[Transcribed page contents]
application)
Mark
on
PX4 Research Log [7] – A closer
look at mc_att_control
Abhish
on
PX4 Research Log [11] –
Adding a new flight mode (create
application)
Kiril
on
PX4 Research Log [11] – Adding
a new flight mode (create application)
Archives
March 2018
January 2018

### Exercise:
Every record shown above should be given back exactly.

### Solution for this exercise:
application)
Mark
on
PX4 Research Log [7] – A closer
look at mc_att_control
Abhish
on
PX4 Research Log [11] –
Adding a new flight mode (create
application)
Kiril
on
PX4 Research Log [11] – Adding
a new flight mode (create application)
Archives
March 2018
January 2018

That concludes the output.